• [ASSIGNMENT]:
Would you please return the line containing "(517, 325) none" and all the lines after it through the end of the records below, unchanged and on their own?
=== AVAILABLE DATA ===
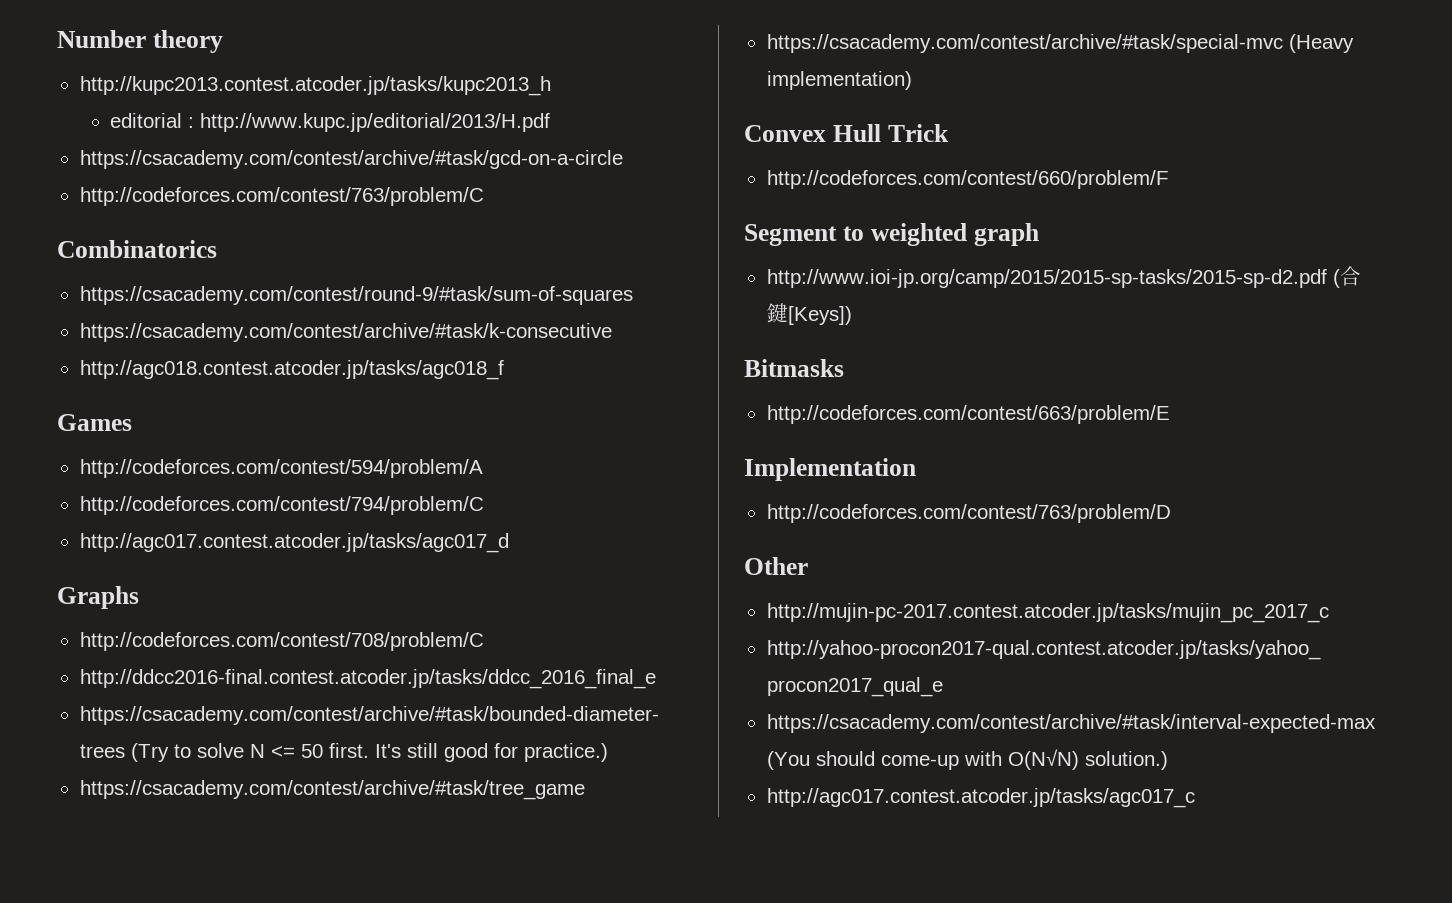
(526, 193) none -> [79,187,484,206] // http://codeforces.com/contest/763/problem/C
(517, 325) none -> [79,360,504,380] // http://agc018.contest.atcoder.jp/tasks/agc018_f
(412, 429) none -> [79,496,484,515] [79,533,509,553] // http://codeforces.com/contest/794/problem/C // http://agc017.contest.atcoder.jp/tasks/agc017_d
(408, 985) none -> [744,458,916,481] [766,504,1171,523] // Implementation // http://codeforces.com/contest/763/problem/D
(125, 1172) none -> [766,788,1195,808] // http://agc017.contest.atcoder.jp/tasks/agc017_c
===
• [YOUR SOLUTION]:
(517, 325) none -> [79,360,504,380] // http://agc018.contest.atcoder.jp/tasks/agc018_f
(412, 429) none -> [79,496,484,515] [79,533,509,553] // http://codeforces.com/contest/794/problem/C // http://agc017.contest.atcoder.jp/tasks/agc017_d
(408, 985) none -> [744,458,916,481] [766,504,1171,523] // Implementation // http://codeforces.com/contest/763/problem/D
(125, 1172) none -> [766,788,1195,808] // http://agc017.contest.atcoder.jp/tasks/agc017_c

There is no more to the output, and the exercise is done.